[start Source excerpt]
For an intro and some humorous outtakes of the interview please start here.
On Channel Nine’s House Husbands
Reservoir Dad: When you were first approached with the House Husbands script did you see it as a ground-breaking show, with the potential to confront some stereotypes?
Rhys Muldoon: Oh yeah. There’s a zeitgeisty thing about it, definitely. I think what struck me most was that it was not a natural Channel Nine show. There’s stay at home dads in the central role and even a gay couple.
What A (Crazy) Top Bloke!
The culture of Channel Nine in the past… they just wouldn’t have gone for it. So, big kudos for them backing it in.
RD: One of my criticisms in my reviews of Season One was that the Dads were dropping the kids of at school and than ‘hanging out’ between 9am and 3pm, having adventures or meeting in the pub for games of darts. There wasn’t any of the hands on madness of having really young kids around. No changing nappies and dealing with vomit and tantrums and all the other kid-related stuff. But now all of a sudden we have Mark and Abi trying to have a new baby and Lewis – the most manly-man of the house husbands – having a very close connection with his grand daughter, speaking about the frustrations of bottle feeding, rocking the baby to sleep, even attending a mothers’ group. Has the child-rearing become more of a focus in Season Two because of any criticisms the show got during Season One?
Rhys: Not exactly sure about that. Might be something to ask Drew Proffitt (co-creator). But I don’t think that’s the case. At the moment we’re starting to talk about what happens in Season Three, which we’ll start filming in October and because it’s been such a hit Channel nine are saying give us as many episodes as you can, keep churning them out! But writing takes time and the more time you’ve got the better it is for everyone involved in the show.
[end Source excerpt]
**Tasks and exercises:**
1. Answer these questions from the House Husbands interview:
(a) Which channel airs the show?
(b) In what month is filming of Season Three set to start?
(c) What role does Drew Proffitt hold?
2. Please transcribe everything in the House Husbands interview from "RD: One of my" down to "during Season One?".
The lines after this point are separate from the House Husbands interview.
[start Data section]
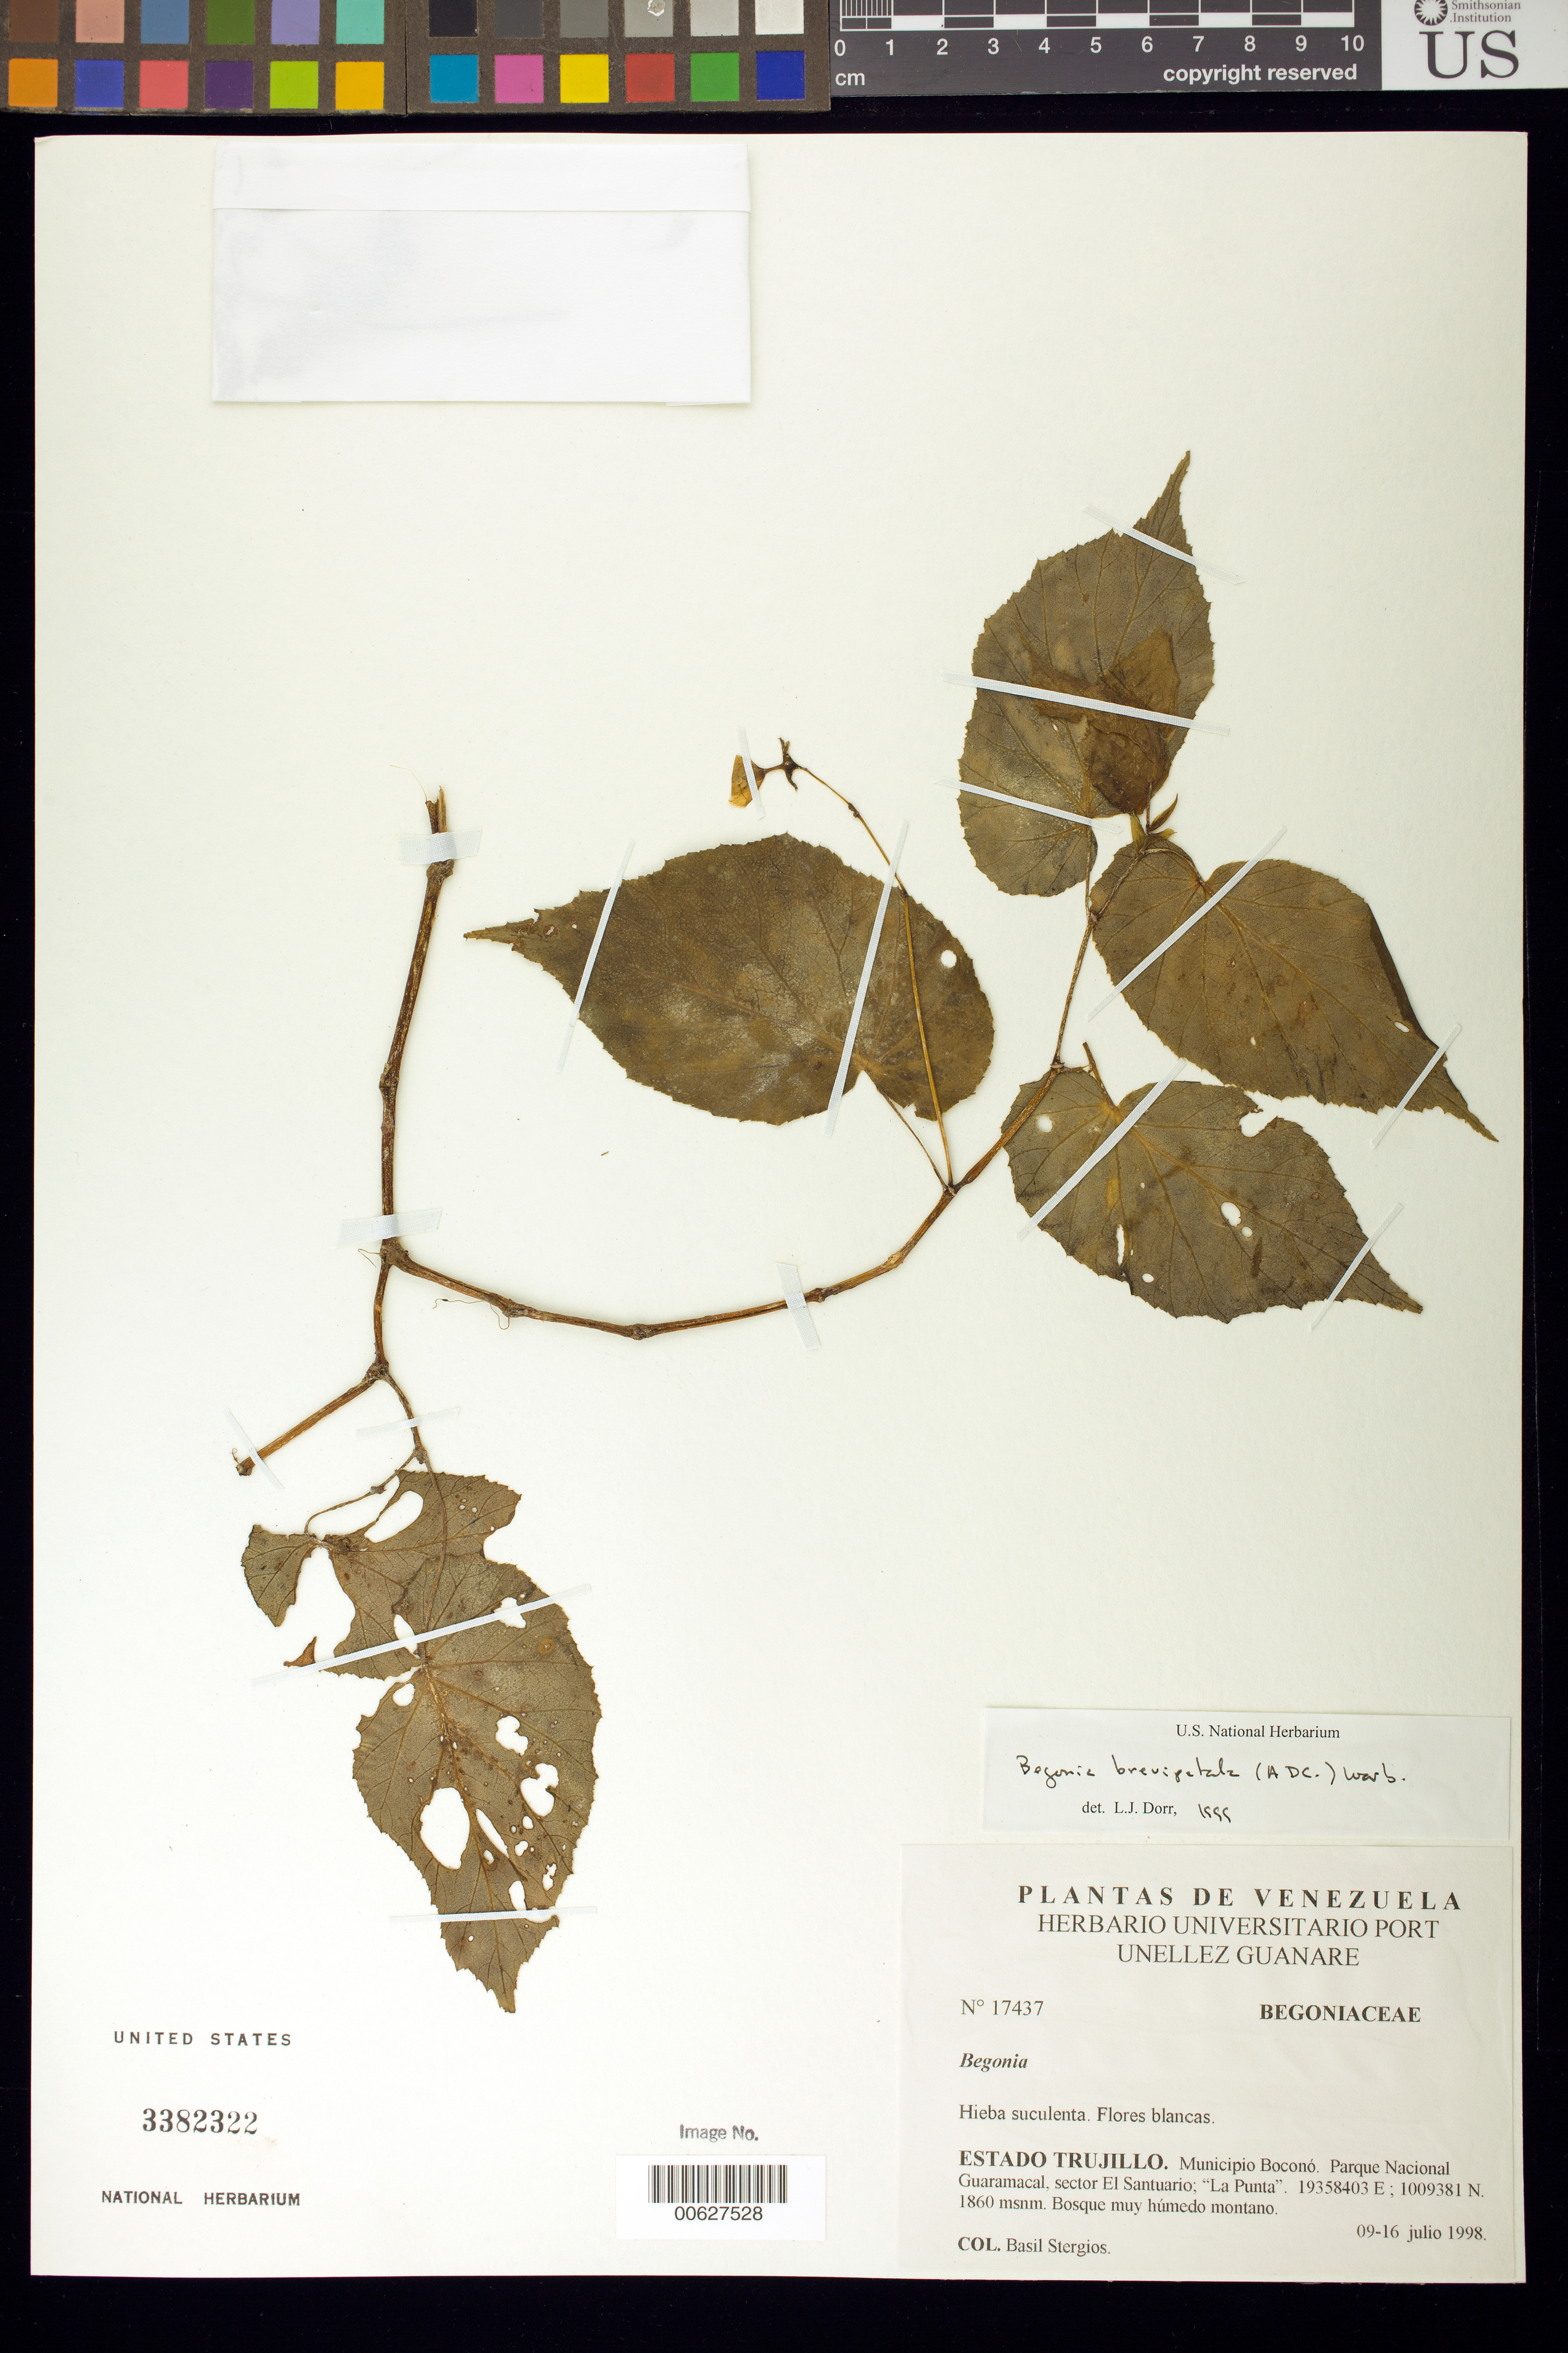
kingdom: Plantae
[end Data section]
**Final answers:**
1.
(a) Channel Nine
(b) October
(c) Co-creator

2.
RD: One of my criticisms in my reviews of Season One was that the Dads were dropping the kids of at school and than ‘hanging out’ between 9am and 3pm, having adventures or meeting in the pub for games of darts. There wasn’t any of the hands on madness of having really young kids around. No changing nappies and dealing with vomit and tantrums and all the other kid-related stuff. But now all of a sudden we have Mark and Abi trying to have a new baby and Lewis – the most manly-man of the house husbands – having a very close connection with his grand daughter, speaking about the frustrations of bottle feeding, rocking the baby to sleep, even attending a mothers’ group. Has the child-rearing become more of a focus in Season Two because of any criticisms the show got during Season One?